*** Records for processing ***

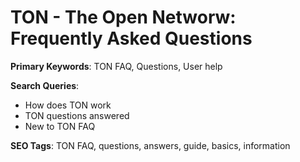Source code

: # TON - The Open Networw: Frequently Asked Questions

**Primary Keywords**: TON FAQ, Questions, User help

**Search Queries**:
- How does TON work
- TON questions answered
- New to TON FAQ

**SEO Tags**: TON FAQ, questions, answers, guide, basics, information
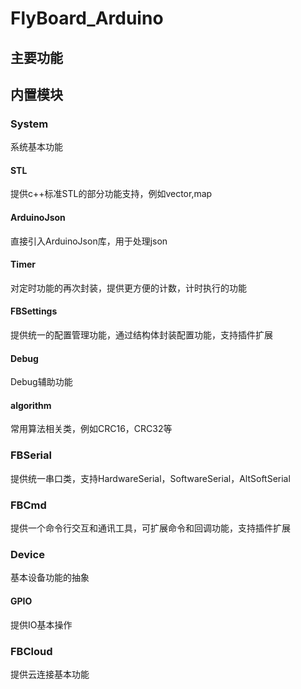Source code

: # FlyBoard_Arduino







## 主要功能



## 内置模块


### System

系统基本功能

#### STL

提供c++标准STL的部分功能支持，例如vector,map


#### ArduinoJson

直接引入ArduinoJson库，用于处理json

#### Timer

对定时功能的再次封装，提供更方便的计数，计时执行的功能

#### FBSettings

提供统一的配置管理功能，通过结构体封装配置功能，支持插件扩展

#### Debug

Debug辅助功能

#### algorithm

常用算法相关类，例如CRC16，CRC32等

### FBSerial

提供统一串口类，支持HardwareSerial，SoftwareSerial，AltSoftSerial

### FBCmd

提供一个命令行交互和通讯工具，可扩展命令和回调功能，支持插件扩展

### Device

基本设备功能的抽象

#### GPIO

提供IO基本操作

### FBCloud

提供云连接基本功能
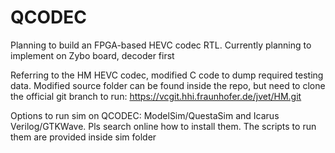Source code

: # QCODEC
Planning to build an FPGA-based HEVC codec RTL. Currently planning to implement on Zybo board, decoder first

Referring to the HM HEVC codec, modified C code to dump required testing data. Modified source folder can be found inside the repo, but need to clone the official git branch to run:
https://vcgit.hhi.fraunhofer.de/jvet/HM.git

Options to run sim on QCODEC: ModelSim/QuestaSim and Icarus Verilog/GTKWave. Pls search online how to install them. The scripts to run them are provided inside sim folder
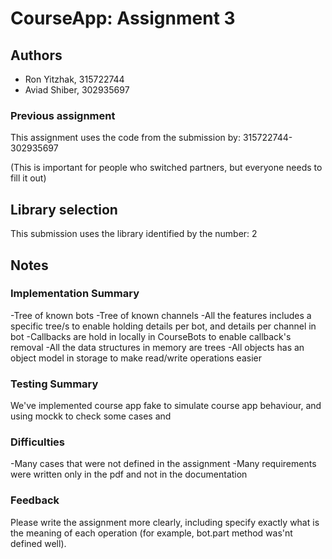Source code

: # CourseApp: Assignment 3

## Authors
* Ron Yitzhak, 315722744
* Aviad Shiber, 302935697

### Previous assignment
This assignment uses the code from the submission by: 315722744-302935697

(This is important for people who switched partners, but everyone needs to fill it out)

## Library selection
This submission uses the library identified by the number: 2

## Notes

### Implementation Summary
-Tree of known bots
-Tree of known channels
-All the features includes a specific tree/s to enable holding details per bot, and details per channel in bot
-Callbacks are hold in locally in CourseBots to enable callback's removal
-All the data structures in memory are trees
-All objects has an object model in storage to make read/write operations easier

### Testing Summary
We've implemented course app fake to simulate course app behaviour, and using mockk to check some cases
and

### Difficulties
-Many cases that were not defined in the assignment
-Many requirements were written only in the pdf and not in the documentation

### Feedback
Please write the assignment more clearly, including specify exactly what is the meaning of each operation
(for example, bot.part method was'nt defined well).
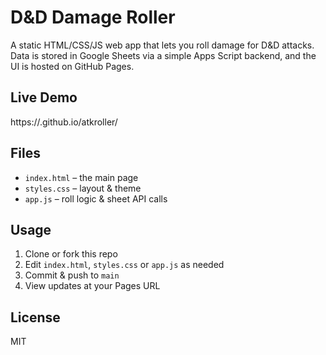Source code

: # D&D Damage Roller

A static HTML/CSS/JS web app that lets you roll damage for D&D attacks.  
Data is stored in Google Sheets via a simple Apps Script backend, and the UI is hosted on GitHub Pages.

## Live Demo
https://<your-username>.github.io/atkroller/

## Files
- `index.html` – the main page
- `styles.css` – layout & theme
- `app.js` – roll logic & sheet API calls

## Usage
1. Clone or fork this repo  
2. Edit `index.html`, `styles.css` or `app.js` as needed  
3. Commit & push to `main`  
4. View updates at your Pages URL

## License
MIT
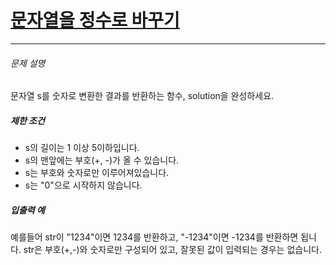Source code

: # [문자열을 정수로 바꾸기](https://school.programmers.co.kr/learn/courses/30/lessons/12925)

------



###### 문제 설명

문자열 s를 숫자로 변환한 결과를 반환하는 함수, solution을 완성하세요.

##### 제한 조건

- s의 길이는 1 이상 5이하입니다.
- s의 맨앞에는 부호(+, -)가 올 수 있습니다.
- s는 부호와 숫자로만 이루어져있습니다.
- s는 "0"으로 시작하지 않습니다.

##### 입출력 예

예를들어 str이 "1234"이면 1234를 반환하고, "-1234"이면 -1234를 반환하면 됩니다.
str은 부호(+,-)와 숫자로만 구성되어 있고, 잘못된 값이 입력되는 경우는 없습니다.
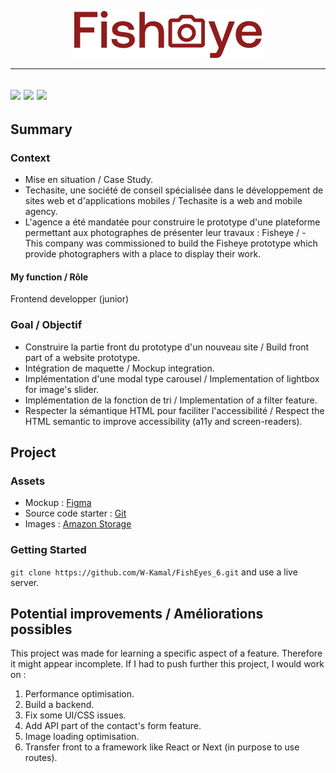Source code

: <p align="center">
  <img src="/src/assets/icons/logo.png" width="300px"alt="Logo image"/>
</p>

---
[![](https://img.shields.io/badge/HTML5-E34F26?style=flat-square&labelColor=fff&logo=html5&logoColor=E34F26)](https://developer.mozilla.org/fr/docs/Glossary/HTML)
[![](https://img.shields.io/badge/CSS-1572B6?style=flat-square&labelColor=fff&logo=css3&logoColor=1572B6)](https://developer.mozilla.org/fr/docs/Web/CSS/Reference)
[![](https://img.shields.io/badge/JavaScript-F7DF1E?style=flat-square&labelColor=fff&logo=javascript&logoColor=F7DF1E)](https://developer.mozilla.org/fr/docs/Web/JavaScript)
---
## Summary
### Context
- Mise en situation / Case Study.
- Techasite, une société de conseil spécialisée dans le développement de sites web et d'applications mobiles / Techasite is a web and mobile agency.
- L'agence a été mandatée pour construire le prototype d'une plateforme permettant aux photographes de présenter leur travaux : Fisheye / - This company was commissioned to build the Fisheye prototype which provide photographers with a place to display their work.
#### My function / Rôle
Frontend developper (junior)
### Goal / Objectif
- Construire la partie front du prototype d'un nouveau site / Build front part of a website prototype.
- Intégration de maquette / Mockup integration.
- Implémentation d'une modal type carousel / Implementation of lightbox for image's slider.
- Implémentation de la fonction de tri / Implementation of a filter feature.
- Respecter la sémantique HTML pour faciliter l'accessibilité / Respect the HTML semantic to improve accessibility (a11y and screen-readers).


## Project
### Assets
- Mockup : [Figma](https://www.figma.com/file/Q3yNeD7WTK9QHDldg9vaRl/UI-Design-FishEye-FR?node-id=0%3A1)
- Source code starter : [Git](https://github.com/OpenClassrooms-Student-Center/Front-End-Fisheye)
- Images : [Amazon Storage](https://s3-eu-west-1.amazonaws.com/course.oc-static.com/projects/Front-End+V2/P5+Javascript+%26+Accessibility/FishEye_Photos.zip)

### Getting Started
  `git clone https://github.com/W-Kamal/FishEyes_6.git` and use a live server.
  

## Potential improvements / Améliorations possibles
This project was made for learning a specific aspect of a feature. Therefore it might appear incomplete.
If I had to push further this project, I would work on :
1. Performance optimisation.
2. Build a backend.
3. Fix some UI/CSS issues.
4. Add API part of the contact's form feature.
5. Image loading optimisation.
6. Transfer front to a framework like React or Next (in purpose to use routes).

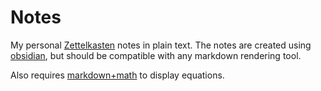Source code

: # Notes

My personal [Zettelkasten](https://en.wikipedia.org/wiki/Zettelkasten) notes in plain text. The notes are created using [obsidian](https://obsidian.md/), but should be compatible with any markdown rendering tool.

Also requires [markdown+math](https://marketplace.visualstudio.com/items?itemName=goessner.mdmath) to display equations.
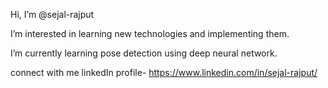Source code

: Hi, I’m @sejal-rajput

I’m interested in learning new technologies and implementing them.

I’m currently learning pose detection using deep neural network.

connect with me 
linkedIn profile- https://www.linkedin.com/in/sejal-rajput/

<!---
sejal-rajput/sejal-rajput is a ✨ special ✨ repository because its `README.md` (this file) appears on your GitHub profile.
You can click the Preview link to take a look at your changes.
--->
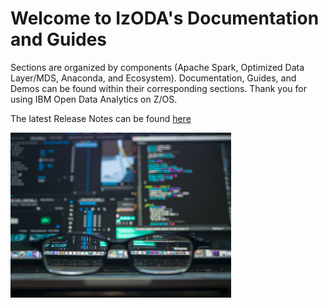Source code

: <h1>Welcome to IzODA's Documentation and Guides</h1>

Sections are organized by components (Apache Spark, Optimized Data Layer/MDS, Anaconda, and Ecosystem). Documentation, Guides, and Demos can be found within their corresponding sections. Thank you for using IBM Open Data Analytics on Z/OS.

The latest Release Notes can be found <a href="https://www.ibm.com/support/knowledgecenter/en/SS3H8V_1.1.0/com.ibm.izoda.v1r1.azka100/topics/azka100_soc.htm" target="_blank" rel="noopener noreferrer">here</a>

<img id="dataImage" src="img/data.jpeg" width="70%" alt="Glasses and Computers" />
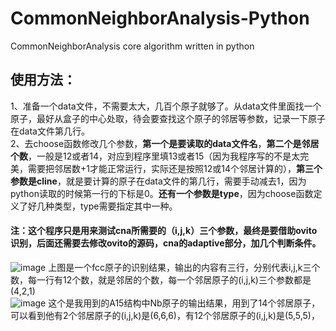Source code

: # CommonNeighborAnalysis-Python
CommonNeighborAnalysis core algorithm written in python  
## 使用方法：  
1、准备一个data文件，不需要太大，几百个原子就够了。从data文件里面找一个原子，最好从盒子的中心处取，待会要查找这个原子的邻居等参数，记录一下原子在data文件第几行。  
2、去choose函数修改几个参数，**第一个是要读取的data文件名**，**第二个是邻居个数**，一般是12或者14，对应到程序里填13或者15（因为我程序写的不是太完美，需要把邻居数+1才能正常运行，实际还是按照12或14个邻居计算的），**第三个参数是cline**，就是要计算的原子在data文件的第几行，需要手动减去1，因为python读取的时候第一行的下标是0。**还有一个参数是type**，因为choose函数定义了好几种类型，type需要指定其中一种。  
#### 注：这个程序只是用来测试cna所需要的（i,j,k）三个参数，最终是要借助ovito识别，后面还需要去修改ovito的源码，cna的adaptive部分，加几个判断条件。  
![image](https://github.com/okihane/CommonNeighborAnalysis-Python/assets/30775452/9888e3f2-ccc1-4040-924c-396363ecbd8d)
上图是一个fcc原子的识别结果，输出的内容有三行，分别代表i,j,k三个数，每一行有12个数，就是邻居的个数，每一个邻居原子的(i,j,k)三个参数都是(4,2,1)  
![image](https://github.com/okihane/CommonNeighborAnalysis-Python/assets/30775452/f66bfa70-6693-45b1-8335-31742be68c0f)
这个是我用到的A15结构中Nb原子的输出结果，用到了14个邻居原子，可以看到他有2个邻居原子的(i,j,k)是(6,6,6)，有12个邻居原子的(i,j,k)是(5,5,5)，
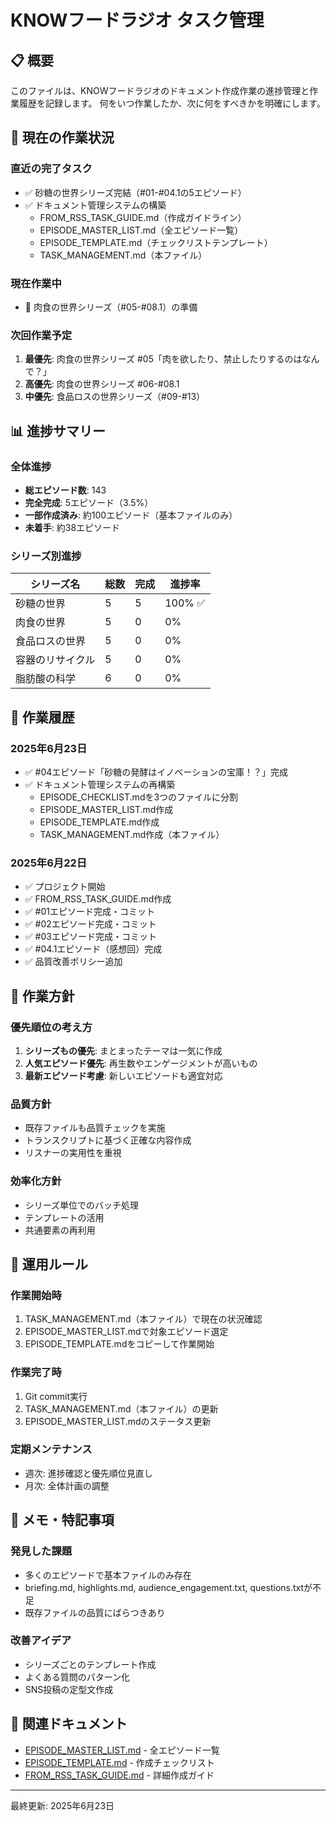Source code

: # KNOWフードラジオ タスク管理

## 📋 概要
このファイルは、KNOWフードラジオのドキュメント作成作業の進捗管理と作業履歴を記録します。
何をいつ作業したか、次に何をすべきかを明確にします。

## 🚀 現在の作業状況

### 直近の完了タスク
- ✅ 砂糖の世界シリーズ完結（#01-#04.1の5エピソード）
- ✅ ドキュメント管理システムの構築
  - FROM_RSS_TASK_GUIDE.md（作成ガイドライン）
  - EPISODE_MASTER_LIST.md（全エピソード一覧）
  - EPISODE_TEMPLATE.md（チェックリストテンプレート）
  - TASK_MANAGEMENT.md（本ファイル）

### 現在作業中
- 🔄 肉食の世界シリーズ（#05-#08.1）の準備

### 次回作業予定
1. **最優先**: 肉食の世界シリーズ #05「肉を欲したり、禁止したりするのはなんで？」
2. **高優先**: 肉食の世界シリーズ #06-#08.1
3. **中優先**: 食品ロスの世界シリーズ（#09-#13）

## 📊 進捗サマリー

### 全体進捗
- **総エピソード数**: 143
- **完全完成**: 5エピソード（3.5%）
- **一部作成済み**: 約100エピソード（基本ファイルのみ）
- **未着手**: 約38エピソード

### シリーズ別進捗
| シリーズ名 | 総数 | 完成 | 進捗率 |
|-----------|------|------|--------|
| 砂糖の世界 | 5 | 5 | 100% ✅ |
| 肉食の世界 | 5 | 0 | 0% |
| 食品ロスの世界 | 5 | 0 | 0% |
| 容器のリサイクル | 5 | 0 | 0% |
| 脂肪酸の科学 | 6 | 0 | 0% |

## 📅 作業履歴

### 2025年6月23日
- ✅ #04エピソード「砂糖の発酵はイノベーションの宝庫！？」完成
- ✅ ドキュメント管理システムの再構築
  - EPISODE_CHECKLIST.mdを3つのファイルに分割
  - EPISODE_MASTER_LIST.md作成
  - EPISODE_TEMPLATE.md作成
  - TASK_MANAGEMENT.md作成（本ファイル）

### 2025年6月22日
- ✅ プロジェクト開始
- ✅ FROM_RSS_TASK_GUIDE.md作成
- ✅ #01エピソード完成・コミット
- ✅ #02エピソード完成・コミット
- ✅ #03エピソード完成・コミット
- ✅ #04.1エピソード（感想回）完成
- ✅ 品質改善ポリシー追加

## 🎯 作業方針

### 優先順位の考え方
1. **シリーズもの優先**: まとまったテーマは一気に作成
2. **人気エピソード優先**: 再生数やエンゲージメントが高いもの
3. **最新エピソード考慮**: 新しいエピソードも適宜対応

### 品質方針
- 既存ファイルも品質チェックを実施
- トランスクリプトに基づく正確な内容作成
- リスナーの実用性を重視

### 効率化方針
- シリーズ単位でのバッチ処理
- テンプレートの活用
- 共通要素の再利用

## 🔧 運用ルール

### 作業開始時
1. TASK_MANAGEMENT.md（本ファイル）で現在の状況確認
2. EPISODE_MASTER_LIST.mdで対象エピソード選定
3. EPISODE_TEMPLATE.mdをコピーして作業開始

### 作業完了時
1. Git commit実行
2. TASK_MANAGEMENT.md（本ファイル）の更新
3. EPISODE_MASTER_LIST.mdのステータス更新

### 定期メンテナンス
- 週次: 進捗確認と優先順位見直し
- 月次: 全体計画の調整

## 📝 メモ・特記事項

### 発見した課題
- 多くのエピソードで基本ファイルのみ存在
- briefing.md, highlights.md, audience_engagement.txt, questions.txtが不足
- 既存ファイルの品質にばらつきあり

### 改善アイデア
- シリーズごとのテンプレート作成
- よくある質問のパターン化
- SNS投稿の定型文作成

## 🔗 関連ドキュメント
- [EPISODE_MASTER_LIST.md](./EPISODE_MASTER_LIST.md) - 全エピソード一覧
- [EPISODE_TEMPLATE.md](./EPISODE_TEMPLATE.md) - 作成チェックリスト
- [FROM_RSS_TASK_GUIDE.md](./FROM_RSS_TASK_GUIDE.md) - 詳細作成ガイド

---
最終更新: 2025年6月23日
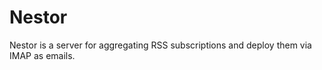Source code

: Nestor
======

Nestor is a server for aggregating RSS subscriptions and deploy them via IMAP as emails.
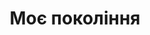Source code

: ---
layout: archive_film
permalink: ua/archive/2020/short/my-generation

title: Моє покоління
director: Thanh Ingle Lai
country: Франція
description: Чач летить. Насолоджуйся життям при кожній можливості.
category: short
image_folder: images/films/archive/2020/short/my-generation
is_winner: false
submission_year: 2020
lang: ua
---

***

Task details
How would the lines above read from the one with "- s의 길이는 1 이상 5이하입니다." to the one with "### Context", inclusive, with no pictures? Write them out exactly.

Final answer
- s의 길이는 1 이상 5이하입니다.
- s의 맨앞에는 부호(+, -)가 올 수 있습니다.
- s는 부호와 숫자로만 이루어져있습니다.
- s는 "0"으로 시작하지 않습니다.

##### 입출력 예

예를들어 str이 "1234"이면 1234를 반환하고, "-1234"이면 -1234를 반환하면 됩니다.
str은 부호(+,-)와 숫자로만 구성되어 있고, 잘못된 값이 입력되는 경우는 없습니다.
Source code

: <p align="center">
  <img src="/src/assets/icons/logo.png" width="300px"alt="Logo image"/>
</p>

---
[![](https://img.shields.io/badge/HTML5-E34F26?style=flat-square&labelColor=fff&logo=html5&logoColor=E34F26)](https://developer.mozilla.org/fr/docs/Glossary/HTML)
[![](https://img.shields.io/badge/CSS-1572B6?style=flat-square&labelColor=fff&logo=css3&logoColor=1572B6)](https://developer.mozilla.org/fr/docs/Web/CSS/Reference)
[![](https://img.shields.io/badge/JavaScript-F7DF1E?style=flat-square&labelColor=fff&logo=javascript&logoColor=F7DF1E)](https://developer.mozilla.org/fr/docs/Web/JavaScript)
---
## Summary
### Context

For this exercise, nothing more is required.